Three seemingly disconnected and unrelated art exhibitions are currently on view in New York: “On Kawara: Silence” at the Guggenheim Museum,  “In the Studio: Photographs” at Gagosian and “Self: Portrait of Artists in Their Absence" at the National Academy Museum. The exhibitions share instead a strong commonality about making art intersecting with living life: the studio is an experiential place and the artist is a maker of artwork impregnated with existential questioning and awareness of self image. Uncannily these three exhibitions are located a few blocks apart from each other in the Manhattan Upper East Side and seem to complement each other in terms of media: photography, video, sculpture, found objects, newspaper clips, installation. 

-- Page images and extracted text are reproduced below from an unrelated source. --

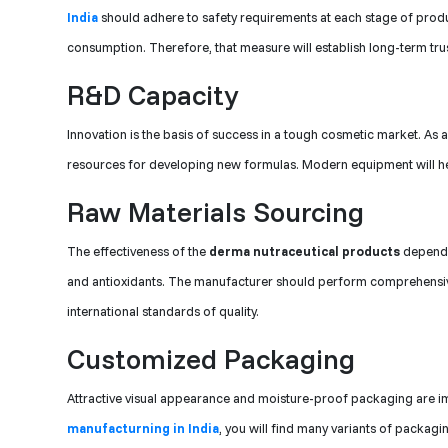
India
should adhere to safety requirements at each stage of produc
consumption. Therefore, that measure will establish long-term trus
R&D Capacity
Innovation is the basis of success in a tough cosmetic market. As a
resources for developing new formulas. Modern equipment will he
Raw Materials Sourcing
The effectiveness of the
derma nutraceutical products
depends 
and antioxidants. The manufacturer should perform comprehensive t
international standards of quality.
Customized Packaging
Attractive visual appearance and moisture-proof packaging are im
manufacturning in India
, you will find many variants of packag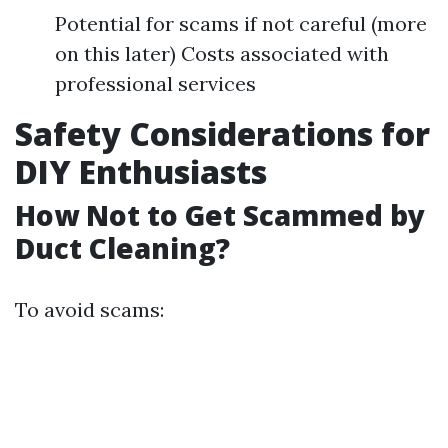
Potential for scams if not careful (more
on this later) Costs associated with
professional services
Safety Considerations for
DIY Enthusiasts
How Not to Get Scammed by
Duct Cleaning?
To avoid scams: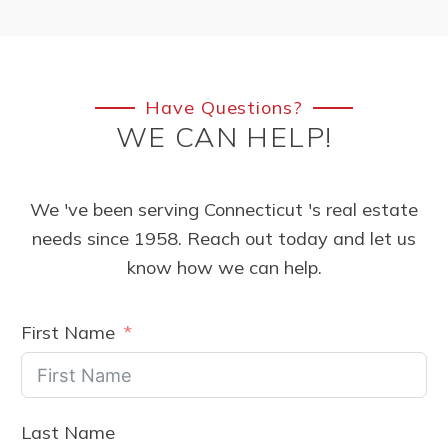
Have Questions?
WE CAN HELP!
We 've been serving Connecticut 's real estate
needs since 1958. Reach out today and let us
know how we can help.
First Name
Last Name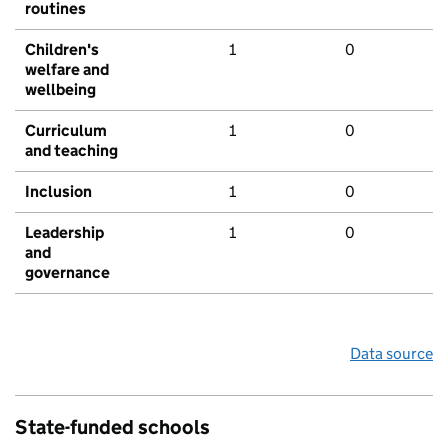
routines
Children's
1
0
welfare and
wellbeing
Curriculum
1
0
and teaching
Inclusion
1
0
Leadership
1
0
and
governance
Data source
State-funded schools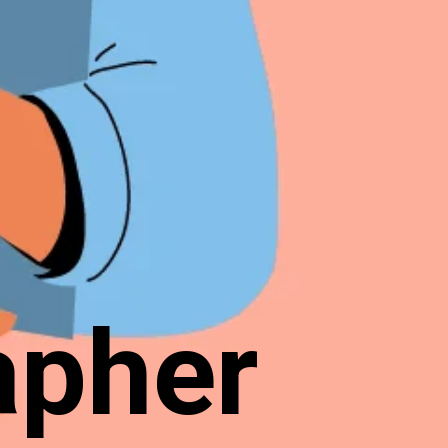
apher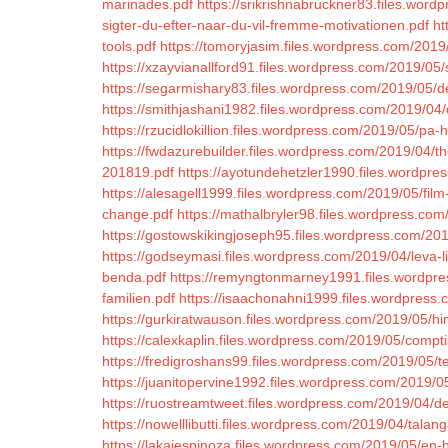
marinades.pdf
https://srikrishnabruckner83.files.word
sigter-du-efter-naar-du-vil-fremme-motivationen.pdf
ht
tools.pdf
https://tomoryjasim.files.wordpress.com/2019
https://xzayvianallford91.files.wordpress.com/2019/05
https://segarmishary83.files.wordpress.com/2019/05/d
https://smithjashani1982.files.wordpress.com/2019/04/
https://rzucidlokillion.files.wordpress.com/2019/05/pa
https://fwdazurebuilder.files.wordpress.com/2019/04/t
201819.pdf
https://ayotundehetzler1990.files.wordpre
https://alesagell1999.files.wordpress.com/2019/05/film-
change.pdf
https://mathalbryler98.files.wordpress.co
https://gostowskikingjoseph95.files.wordpress.com/201
https://godseymasi.files.wordpress.com/2019/04/leva-liv
benda.pdf
https://remyngtonmarney1991.files.wordpres
familien.pdf
https://isaachonahni1999.files.wordpress
https://gurkiratwauson.files.wordpress.com/2019/05/h
https://calexkaplin.files.wordpress.com/2019/05/comptia-
https://fredigroshans99.files.wordpress.com/2019/05/
https://juanitopervine1992.files.wordpress.com/2019/0
https://ruostreamtweet.files.wordpress.com/2019/04/de
https://nowelllibutti.files.wordpress.com/2019/04/tala
https://lakaiespinoza.files.wordpress.com/2019/05/en-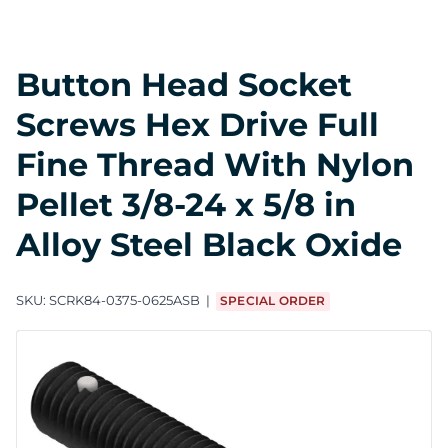
Button Head Socket
Screws Hex Drive Full
Fine Thread With Nylon
Pellet 3/8-24 x 5/8 in
Alloy Steel Black Oxide
SKU:
SCRK84-0375-0625ASB
SPECIAL ORDER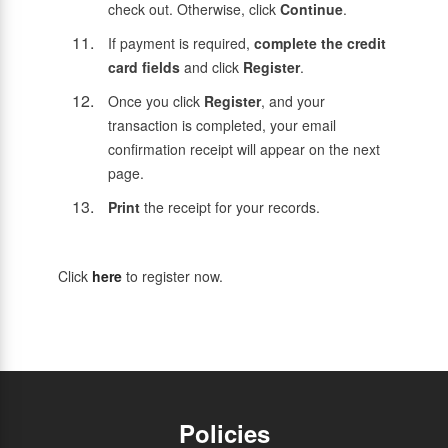
check out. Otherwise, click
Continue
.
If payment is required,
complete the credit
card fields
and click
Register
.
Once you click
Register
, and your
transaction is completed, your email
confirmation receipt will appear on the next
page.
Print
the receipt for your records.
Click
here
to register now.
Policies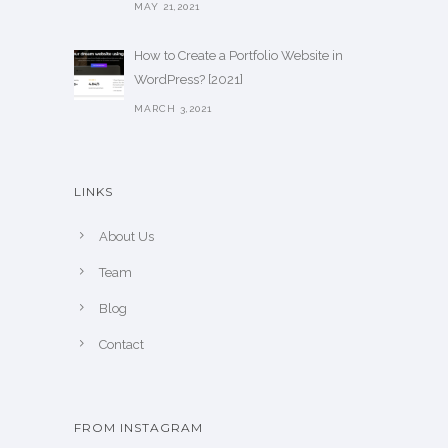
MAY 21,2021
How to Create a Portfolio Website in
WordPress? [2021]
MARCH 3,2021
LINKS
About Us
Team
Blog
Contact
FROM INSTAGRAM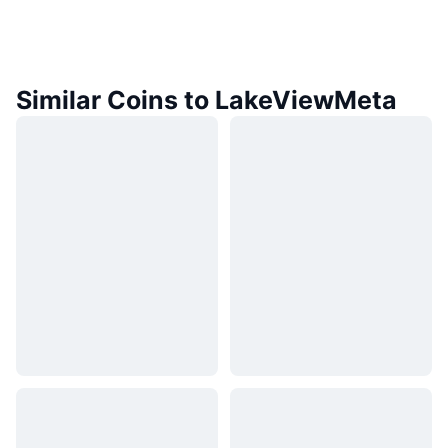
Similar Coins to LakeViewMeta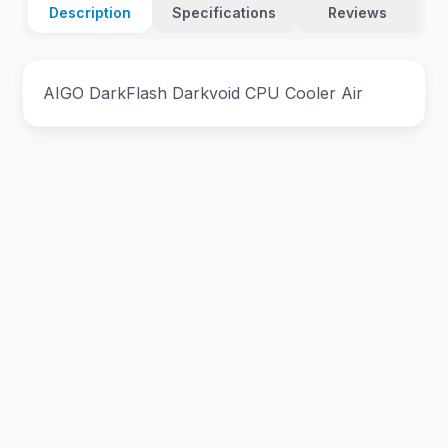
Description
Specifications
Reviews
AIGO DarkFlash Darkvoid CPU Cooler Air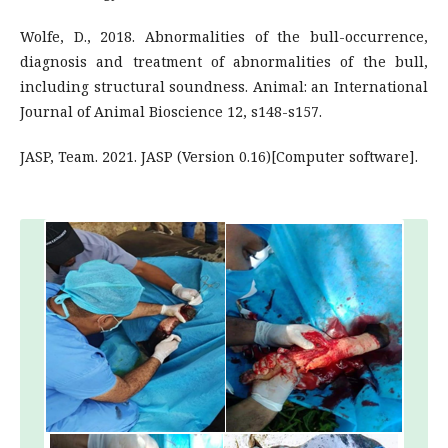
Wolfe, D., 2018. Abnormalities of the bull-occurrence,
diagnosis and treatment of abnormalities of the bull,
including structural soundness. Animal: an International
Journal of Animal Bioscience 12, s148-s157.
JASP, Team. 2021. JASP (Version 0.16)[Computer software].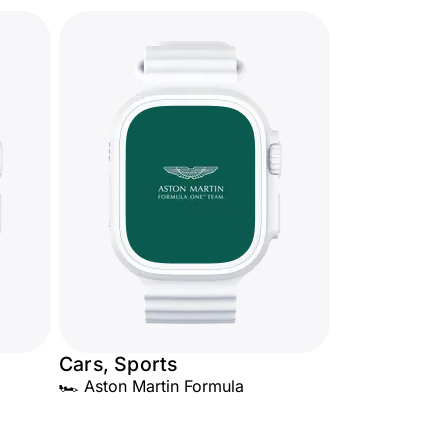
Cars, Sports
🏎️ Aston Martin Formula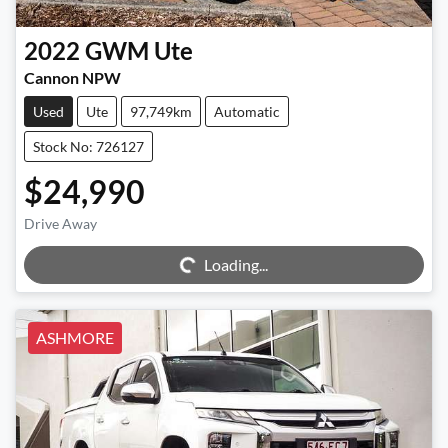
2022
GWM
Ute
Cannon NPW
Used
Ute
97,749km
Automatic
Stock No: 726127
$24,990
Drive Away
Loading...
Loading...
ASHMORE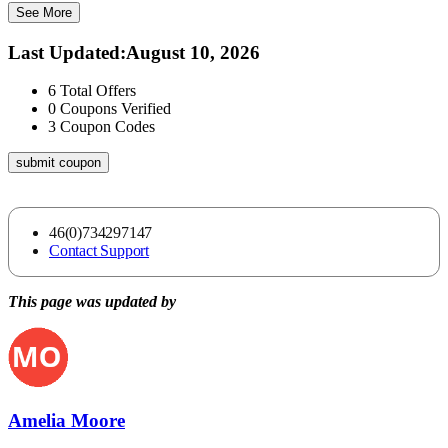
See More
Last Updated
:
August 10, 2026
6
Total Offers
0
Coupons Verified
3
Coupon Codes
submit coupon
46(0)734297147
Contact Support
This page was updated by
Amelia Moore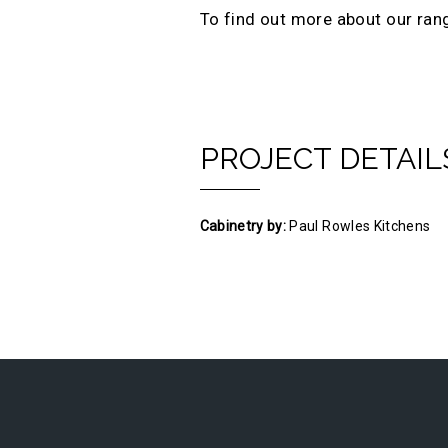
To find out more about our ran
PROJECT DETAIL
Cabinetry by:
Paul Rowles Kitchens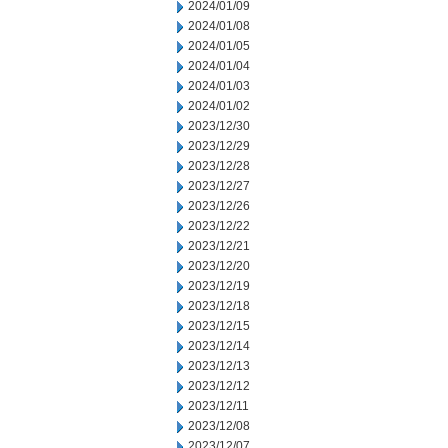
2024/01/09
2024/01/08
2024/01/05
2024/01/04
2024/01/03
2024/01/02
2023/12/30
2023/12/29
2023/12/28
2023/12/27
2023/12/26
2023/12/22
2023/12/21
2023/12/20
2023/12/19
2023/12/18
2023/12/15
2023/12/14
2023/12/13
2023/12/12
2023/12/11
2023/12/08
2023/12/07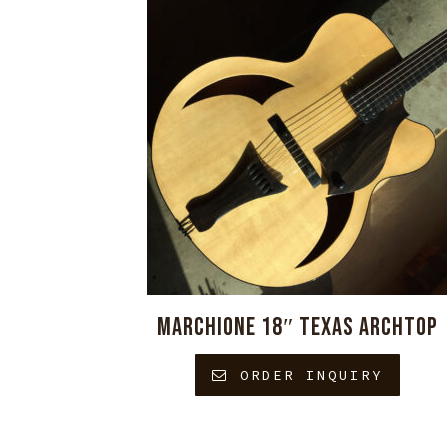
MARCHIONE 18″ TEXAS ARCHTOP
ORDER INQUIRY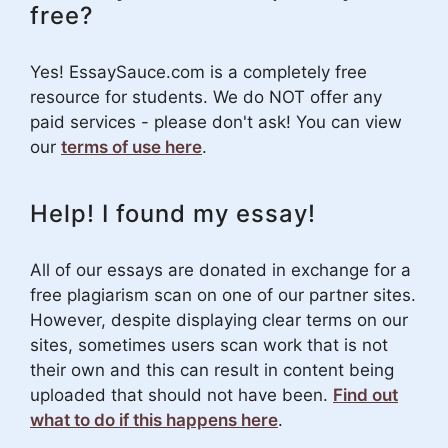
free?
Yes! EssaySauce.com is a completely free
resource for students. We do NOT offer any
paid services - please don't ask! You can view
our
terms of use here
.
Help! I found my essay!
All of our essays are donated in exchange for a
free plagiarism scan on one of our partner sites.
However, despite displaying clear terms on our
sites, sometimes users scan work that is not
their own and this can result in content being
uploaded that should not have been.
Find out
what to do if this happens here
.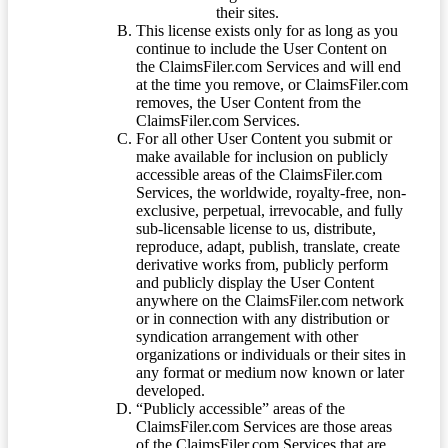
their sites.
This license exists only for as long as you
continue to include the User Content on
the ClaimsFiler.com Services and will end
at the time you remove, or ClaimsFiler.com
removes, the User Content from the
ClaimsFiler.com Services.
For all other User Content you submit or
make available for inclusion on publicly
accessible areas of the ClaimsFiler.com
Services, the worldwide, royalty-free, non-
exclusive, perpetual, irrevocable, and fully
sub-licensable license to us, distribute,
reproduce, adapt, publish, translate, create
derivative works from, publicly perform
and publicly display the User Content
anywhere on the ClaimsFiler.com network
or in connection with any distribution or
syndication arrangement with other
organizations or individuals or their sites in
any format or medium now known or later
developed.
“Publicly accessible” areas of the
ClaimsFiler.com Services are those areas
of the ClaimsFiler.com Services that are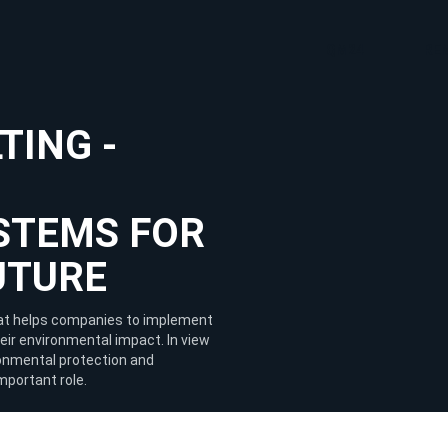
QM24
RE
TING -
STEMS FOR
UTURE
that helps companies to implement
r environmental impact. In view
ironmental protection and
important role.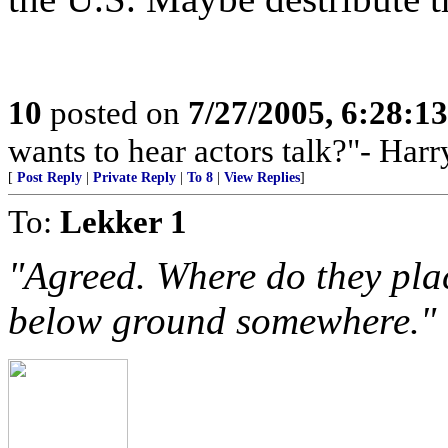
10
posted on
7/27/2005, 6:28:1
wants to hear actors talk?"- Har
[
Post Reply
|
Private Reply
|
To 8
|
View Replies
]
To:
Lekker 1
"Agreed. Where do they plac
below ground somewhere."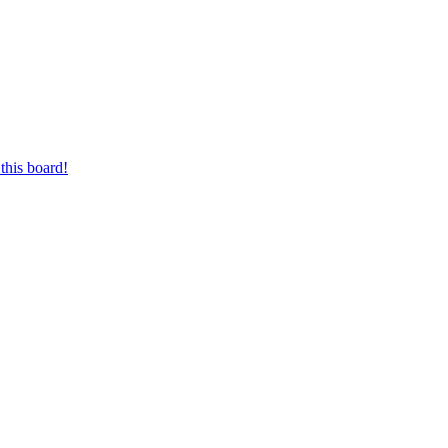
this board!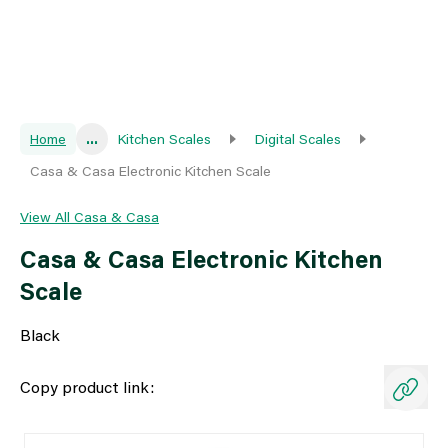
Home
...
Kitchen Scales
Digital Scales
Casa & Casa Electronic Kitchen Scale
View All Casa & Casa
Casa & Casa Electronic Kitchen
Scale
Black
Copy product link: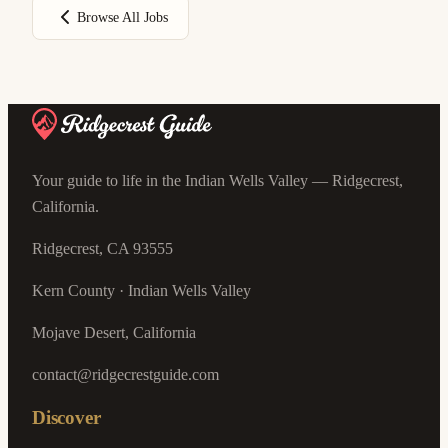
Browse All Jobs
Your guide to life in the Indian Wells Valley — Ridgecrest,
California.
Ridgecrest, CA 93555
Kern County · Indian Wells Valley
Mojave Desert, California
contact@ridgecrestguide.com
Discover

    The most compelling exhibition is probably the On Kawara retrospective: a recording of the conceptual artist's existence as art practice, explored in many different media, from paintings to mail art, artist books. The exhibition starts with work from 1964, produced in different places across the planet during the artist numerous travels and includes several series:
  • date paintings from Today
  • postcards from I Got Up
  • telegrams from I Am Still Alive
  • maps from I Went series; 
  • lists of names from I Met;
  • newspaper clips from I Read;
  • inventory of paintings from Journals
  • calendars from One Hundred Years and One Million Years.
Walking in the continuous six-floor ramp of the Guggenheim Museum feels like joining On Kawara on his  meditation on living in the awareness of space and time as recording of his existence. Life is recorded with the accuracy of a database. I feel particularly intrigued by this art practice which I experienced in a participatory mode in 2009, as one of the readers for reading for One Million Years 

The three exhibitions made me think of Michel de Certau "The Practice of Everyday Life": a welcomed diversion from many contemporary art exhibitions where often gimmicks camouflage the lack of contents.